━━━ SOURCE RECORDS
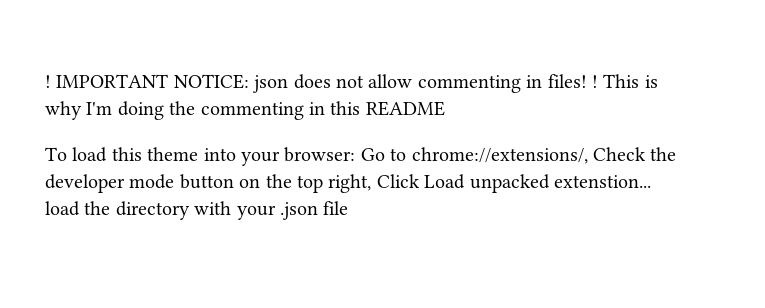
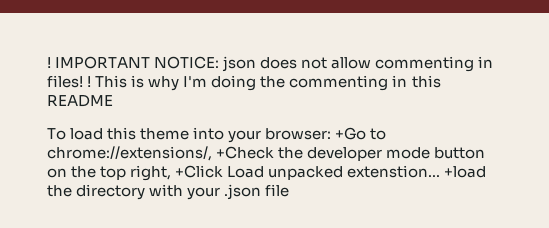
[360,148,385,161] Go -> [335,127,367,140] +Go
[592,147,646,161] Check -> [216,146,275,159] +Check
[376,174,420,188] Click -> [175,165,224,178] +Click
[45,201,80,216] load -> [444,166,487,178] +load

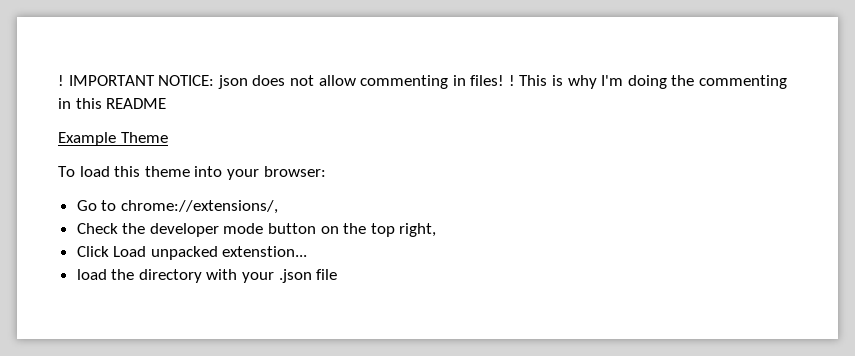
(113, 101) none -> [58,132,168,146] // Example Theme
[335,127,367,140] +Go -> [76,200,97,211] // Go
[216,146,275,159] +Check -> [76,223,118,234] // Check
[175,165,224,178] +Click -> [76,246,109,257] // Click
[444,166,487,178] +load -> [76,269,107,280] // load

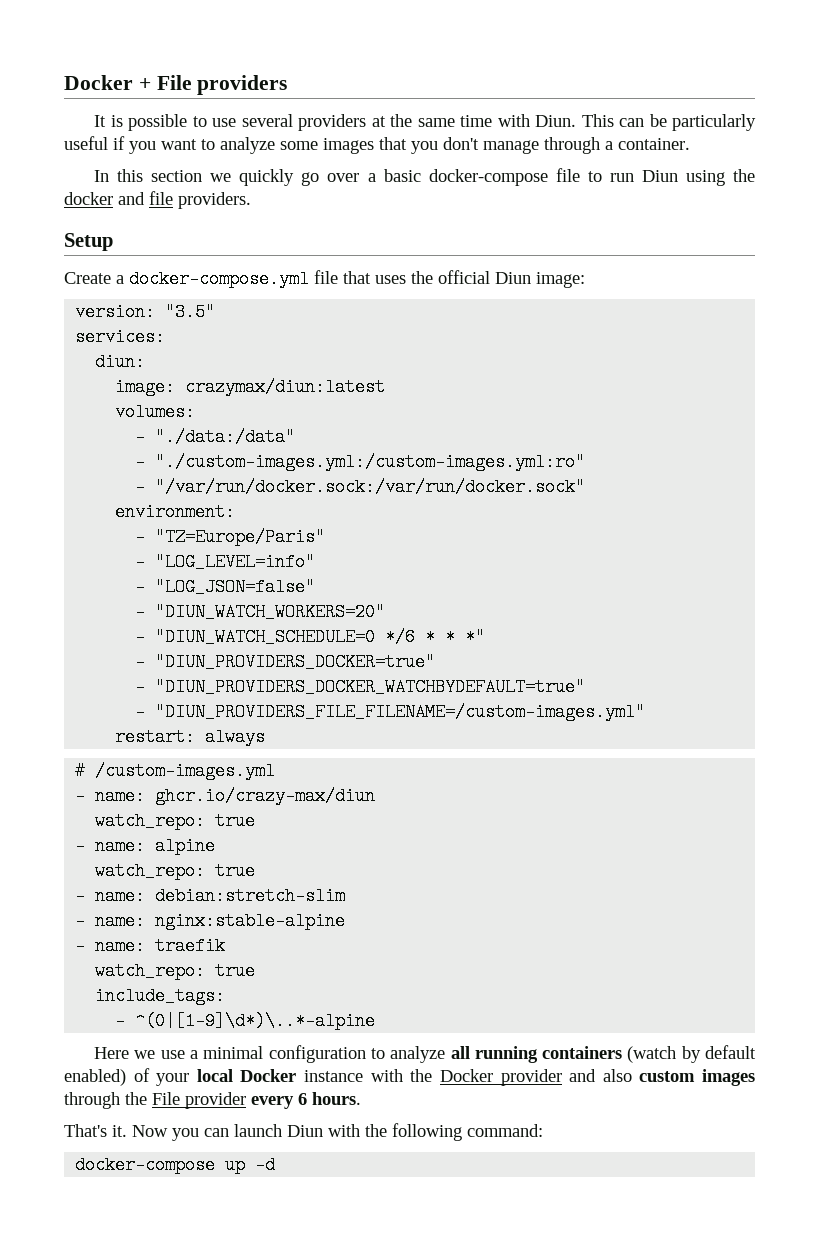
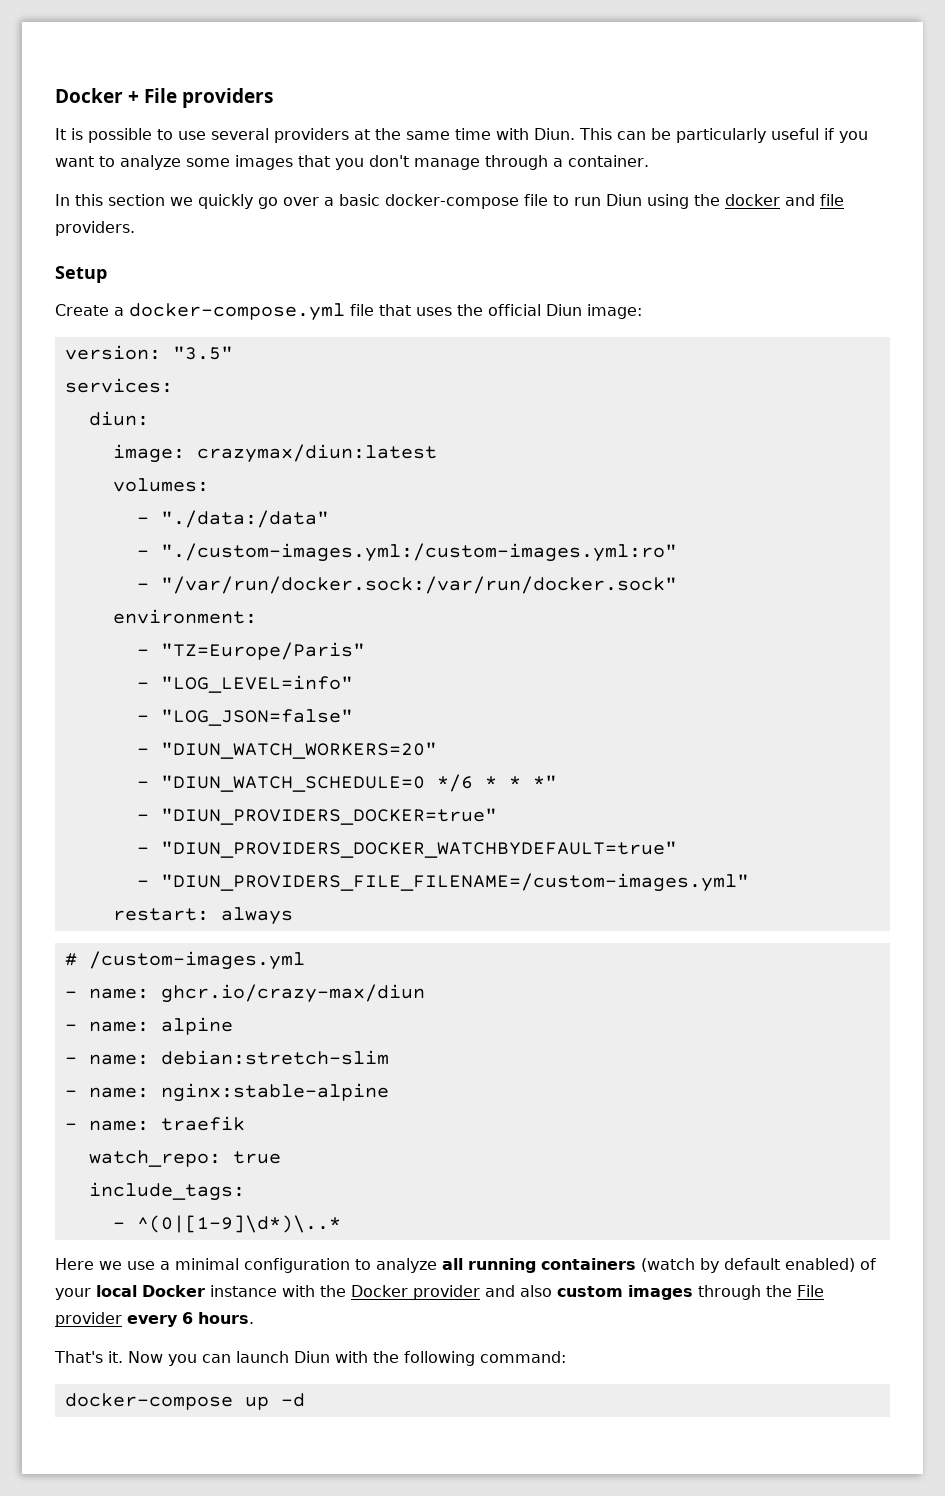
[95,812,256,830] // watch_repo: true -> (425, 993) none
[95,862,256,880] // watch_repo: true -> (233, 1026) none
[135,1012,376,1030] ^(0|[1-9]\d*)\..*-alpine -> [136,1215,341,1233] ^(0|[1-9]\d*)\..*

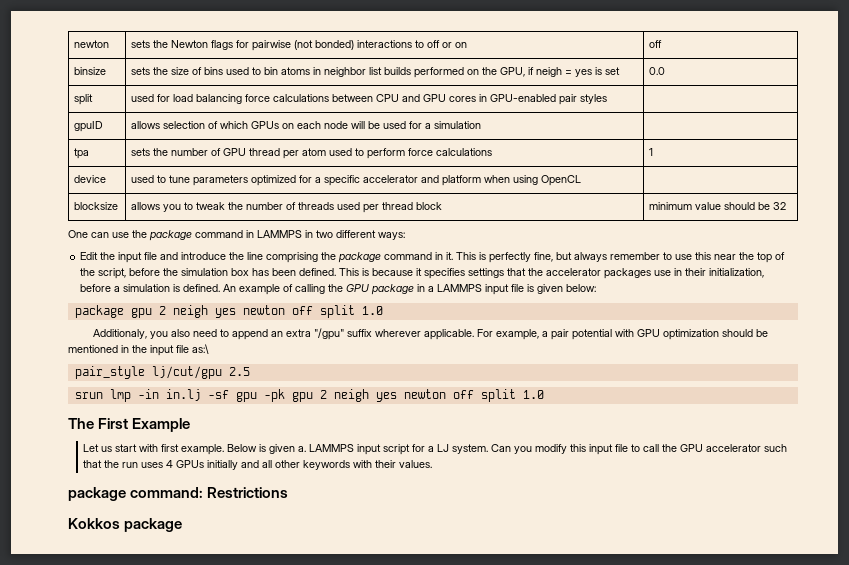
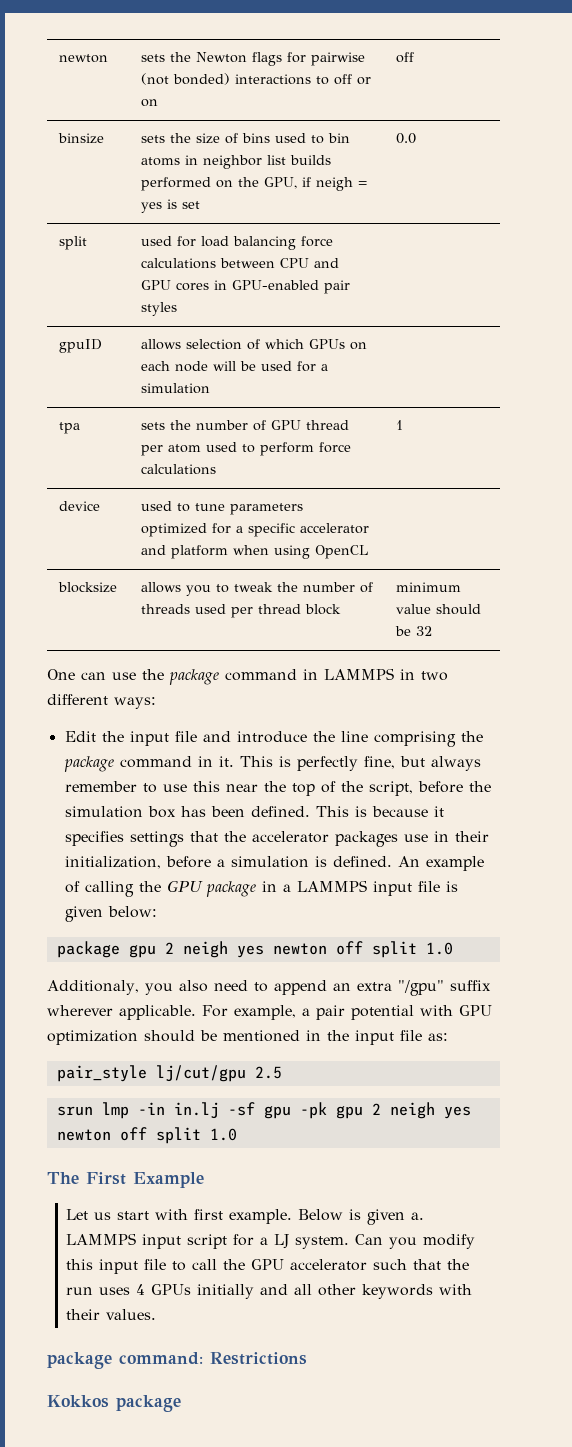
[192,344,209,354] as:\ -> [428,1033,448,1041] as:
━━━━━━
» WHAT YOU NEED TO DO:
Everything in the records above must be restated verbatim, save for the pictures.

» ANSWER SPACE:
[360,148,385,161] Go -> [335,127,367,140] +Go
[592,147,646,161] Check -> [216,146,275,159] +Check
[376,174,420,188] Click -> [175,165,224,178] +Click
[45,201,80,216] load -> [444,166,487,178] +load

(113, 101) none -> [58,132,168,146] // Example Theme
[335,127,367,140] +Go -> [76,200,97,211] // Go
[216,146,275,159] +Check -> [76,223,118,234] // Check
[175,165,224,178] +Click -> [76,246,109,257] // Click
[444,166,487,178] +load -> [76,269,107,280] // load

[95,812,256,830] // watch_repo: true -> (425, 993) none
[95,862,256,880] // watch_repo: true -> (233, 1026) none
[135,1012,376,1030] ^(0|[1-9]\d*)\..*-alpine -> [136,1215,341,1233] ^(0|[1-9]\d*)\..*

[192,344,209,354] as:\ -> [428,1033,448,1041] as:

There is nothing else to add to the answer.